Scan the entries below for the word "down" and copy every line in which it occurs.

↓↓↓

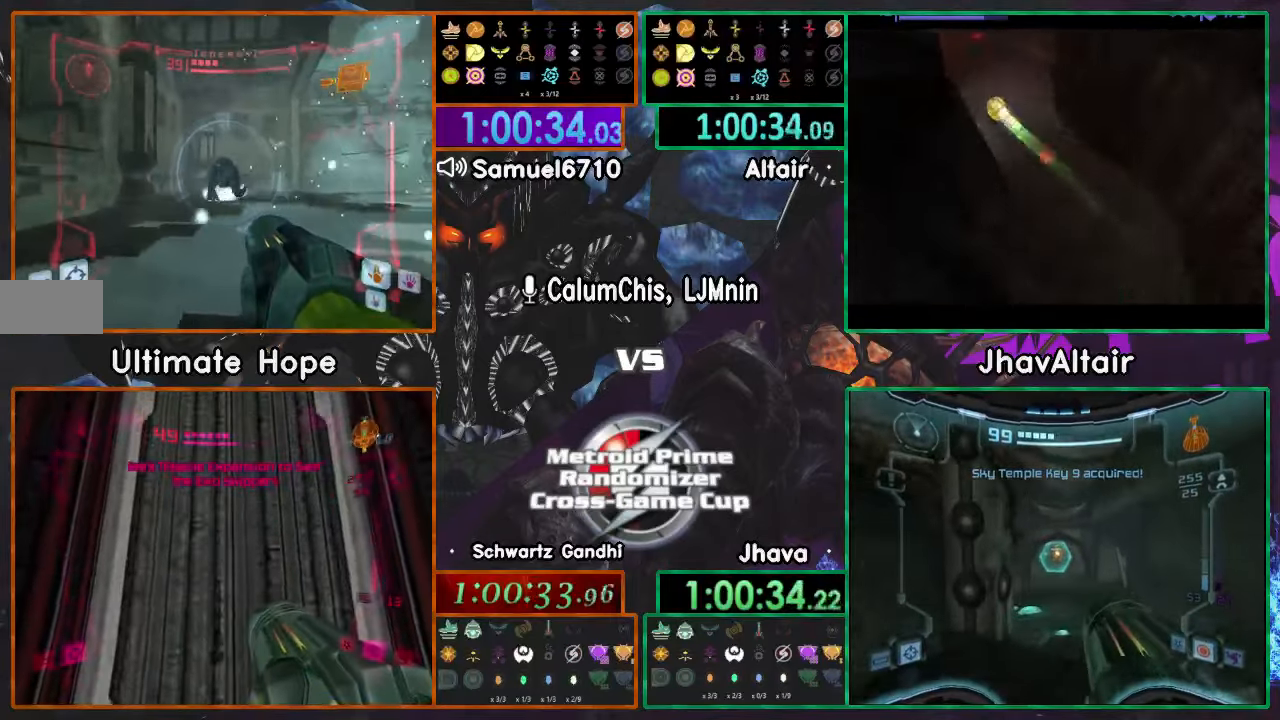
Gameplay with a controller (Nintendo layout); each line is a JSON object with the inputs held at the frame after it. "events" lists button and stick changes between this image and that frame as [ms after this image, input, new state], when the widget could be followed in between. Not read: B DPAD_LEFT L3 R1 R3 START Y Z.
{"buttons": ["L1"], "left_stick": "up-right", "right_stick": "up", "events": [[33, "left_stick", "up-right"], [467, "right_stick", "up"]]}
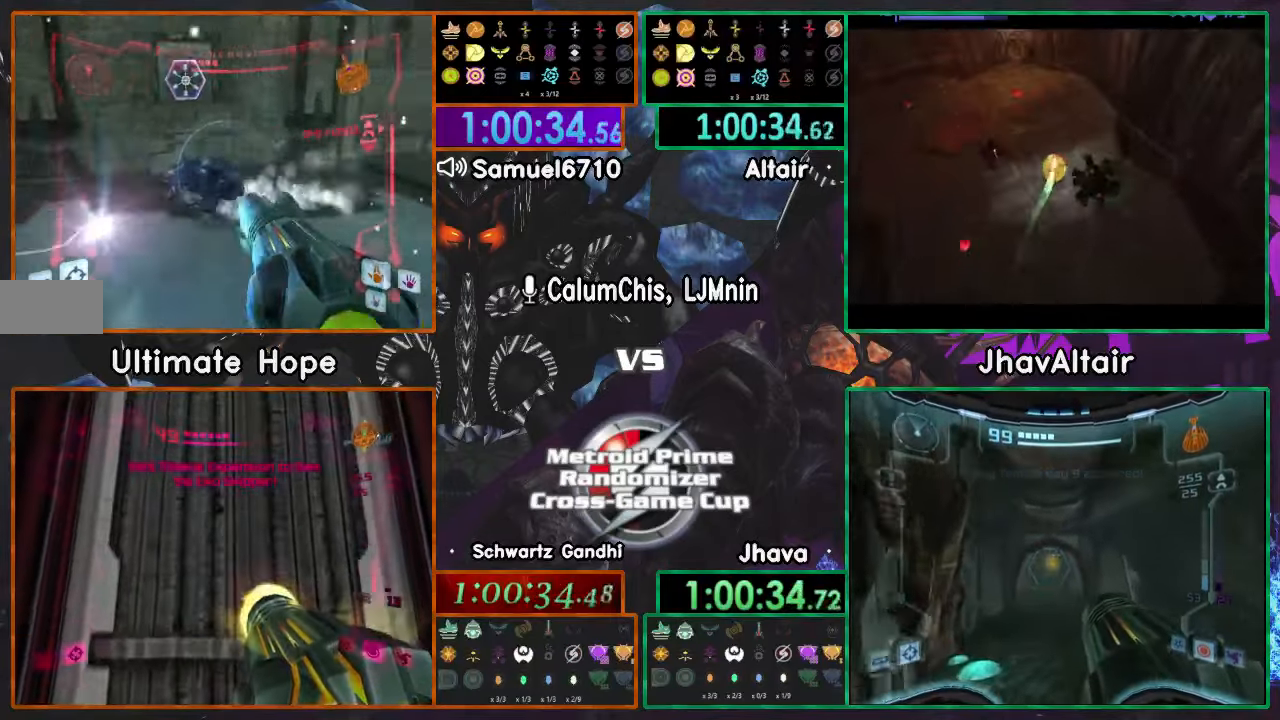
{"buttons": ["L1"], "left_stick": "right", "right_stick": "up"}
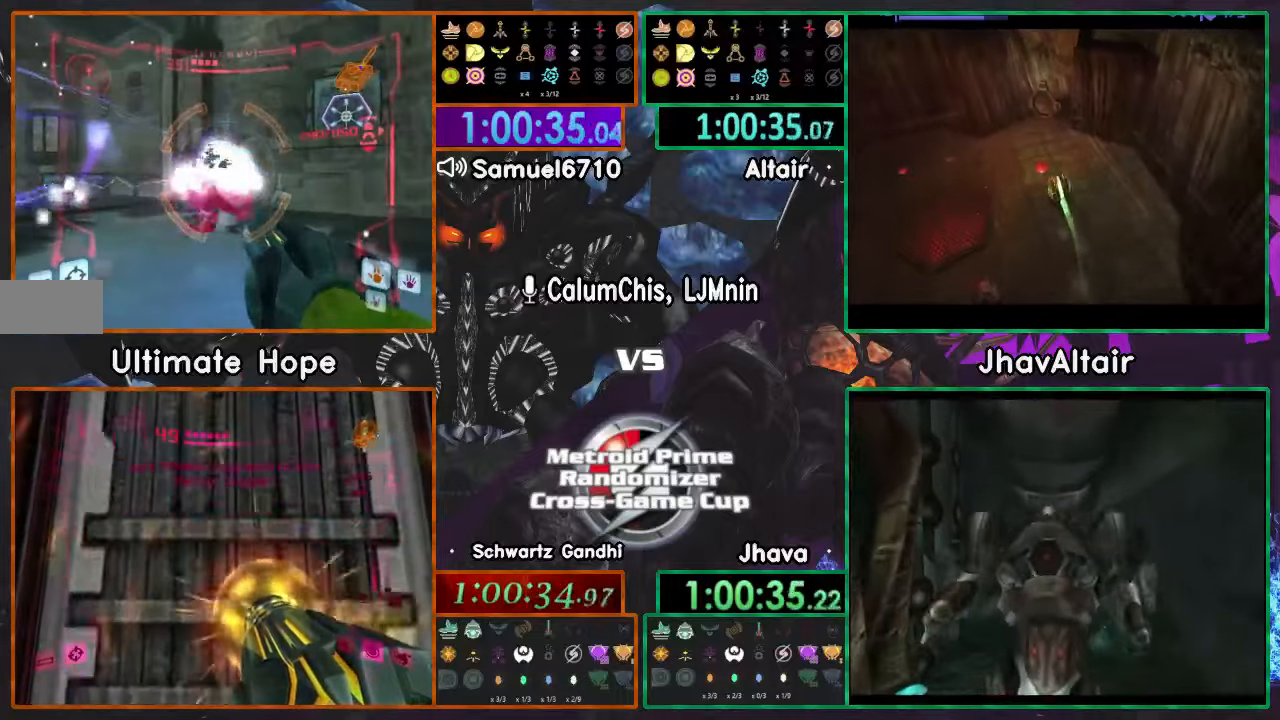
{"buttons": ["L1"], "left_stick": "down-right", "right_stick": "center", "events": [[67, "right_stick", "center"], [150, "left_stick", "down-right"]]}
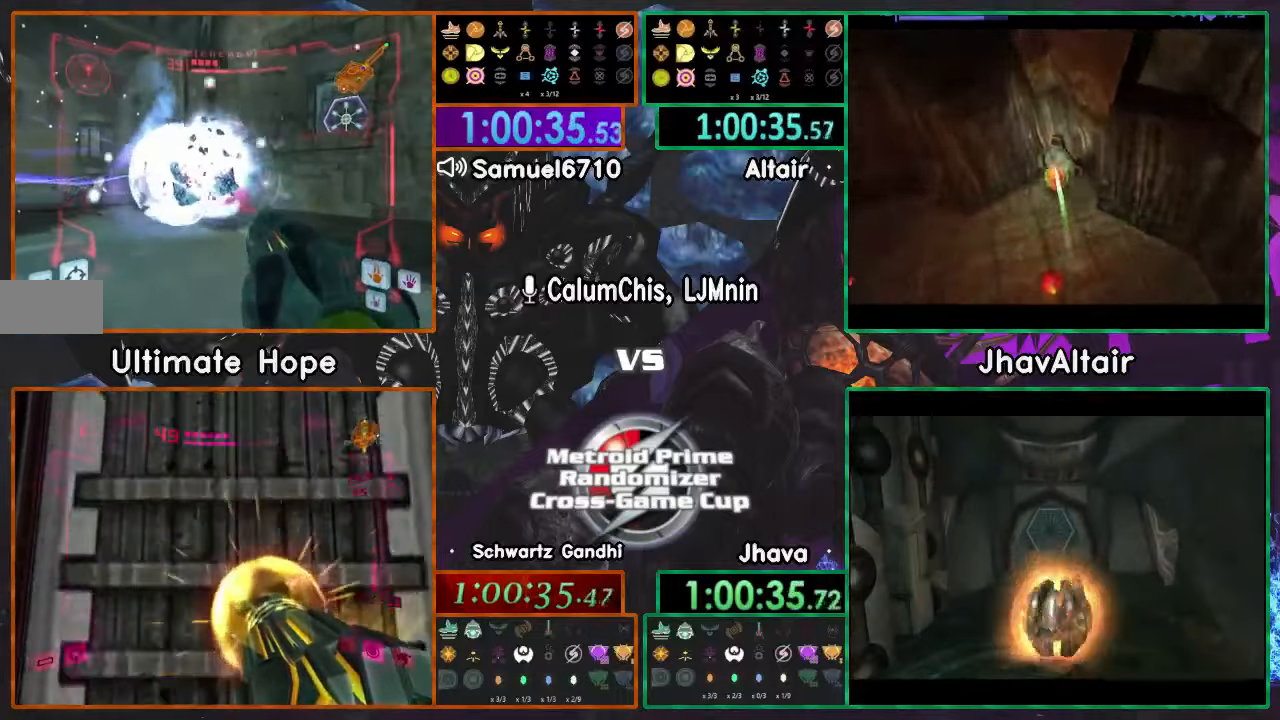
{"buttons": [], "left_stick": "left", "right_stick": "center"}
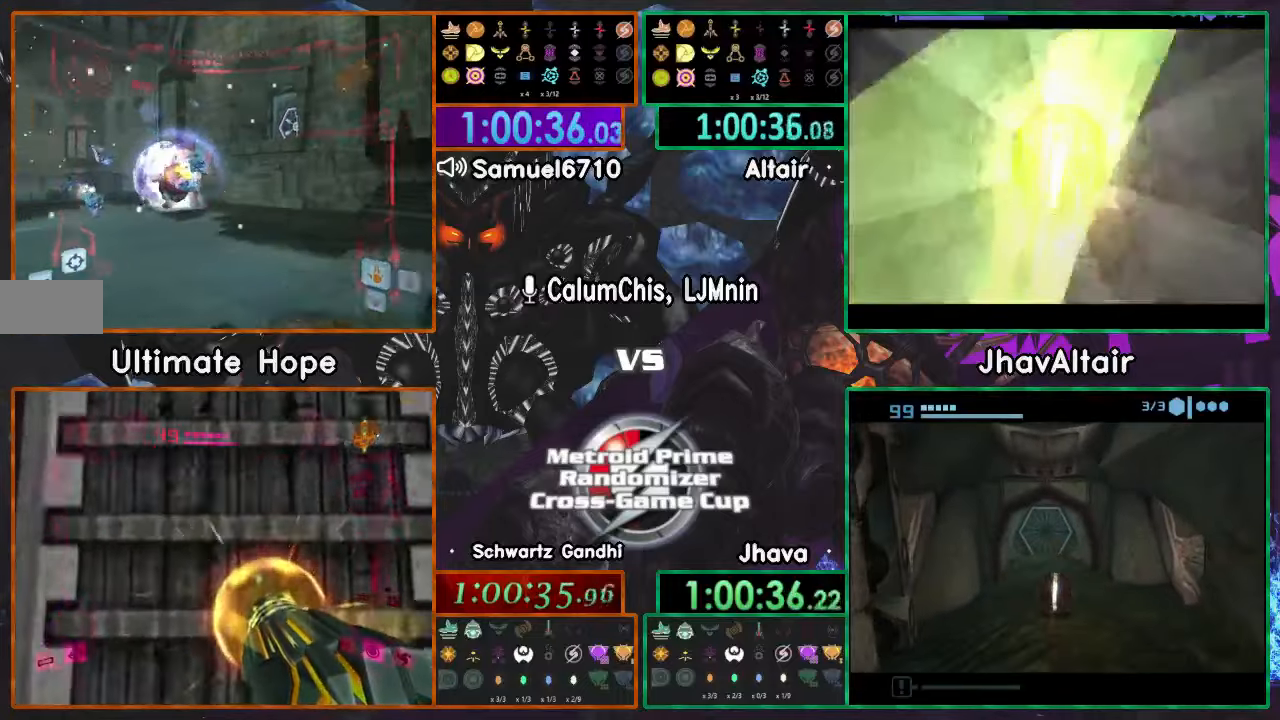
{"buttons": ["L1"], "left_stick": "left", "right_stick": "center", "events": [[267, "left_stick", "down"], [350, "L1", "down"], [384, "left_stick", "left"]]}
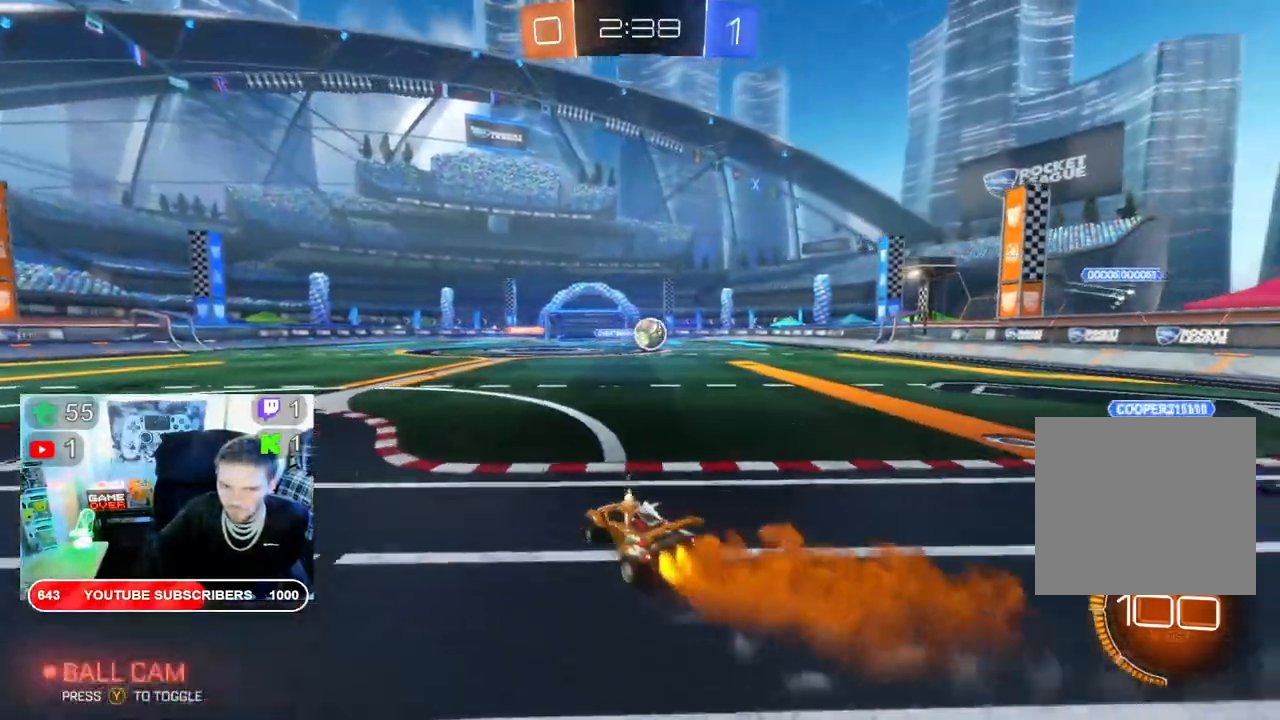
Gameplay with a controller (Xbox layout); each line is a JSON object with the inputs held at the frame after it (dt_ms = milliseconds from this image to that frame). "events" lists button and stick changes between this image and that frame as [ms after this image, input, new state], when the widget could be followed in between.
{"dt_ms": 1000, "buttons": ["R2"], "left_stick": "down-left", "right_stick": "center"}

↑↑↑

EXERCISE RESPONSE:
{"buttons": ["L1"], "left_stick": "down-right", "right_stick": "center", "events": [[67, "right_stick", "center"], [150, "left_stick", "down-right"]]}
{"buttons": ["L1"], "left_stick": "left", "right_stick": "center", "events": [[267, "left_stick", "down"], [350, "L1", "down"], [384, "left_stick", "left"]]}
{"dt_ms": 1000, "buttons": ["R2"], "left_stick": "down-left", "right_stick": "center"}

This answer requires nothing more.